EXCERPTED TEXT:

---

Is there a general consensus on what you should and should not get on a survey? Id like it to be in depth but don't want to pay any extra for BS thats unnecessary.
Thanks all for the replies thus far!
Is there a general consensus on what you should and should not get on a survey? Id like it to be in depth but don't want to pay any extra for BS thats unnecessary.
Thanks all for the replies thus far!
Did you search here for a surveyor?
http://www.marinesurvey.org/find-a-s...full-list.html
And, what do you mean "plugs, gaskets, & O-rings"?
Spark plugs? I assume, but what else is being done with this survey?
There are 3 things I would want to be done by a professional:
-FULL structural survey of the boat for water intrusion/rot issues, especially the transom, stringers, rear top cap, and all bulkheads.
-Leakdown test on both motors
-Compression check on both motors.
The way the 32 Fountain sits in the water, the rear seam where the top cap and hull come together is almost constantly wet when at rest. This has been the Achilles heal of that model when it comes to water intrusion and corresponding structural issues.

---

INFORMATION PROVIDED:
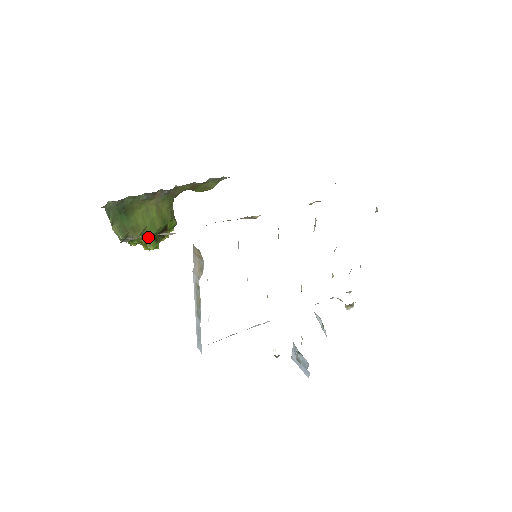
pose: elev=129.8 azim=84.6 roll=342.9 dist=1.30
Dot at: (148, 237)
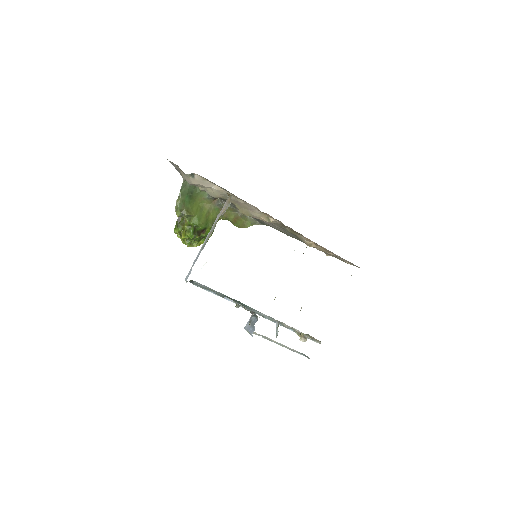
Dot at: (191, 226)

---

WHAT YOU ARE ASKED TO DO:
Update the boat survey post, starting with "http://www.marinesurvey.org/find-a-s...full-list.html" and going on through "on both motors.", so that "structural survey" reads "structural inspection".

TASK RESPONSE:
http://www.marinesurvey.org/find-a-s...full-list.html
And, what do you mean "plugs, gaskets, & O-rings"?
Spark plugs? I assume, but what else is being done with this survey?
There are 3 things I would want to be done by a professional:
-FULL structural inspection of the boat for water intrusion/rot issues, especially the transom, stringers, rear top cap, and all bulkheads.
-Leakdown test on both motors
-Compression check on both motors.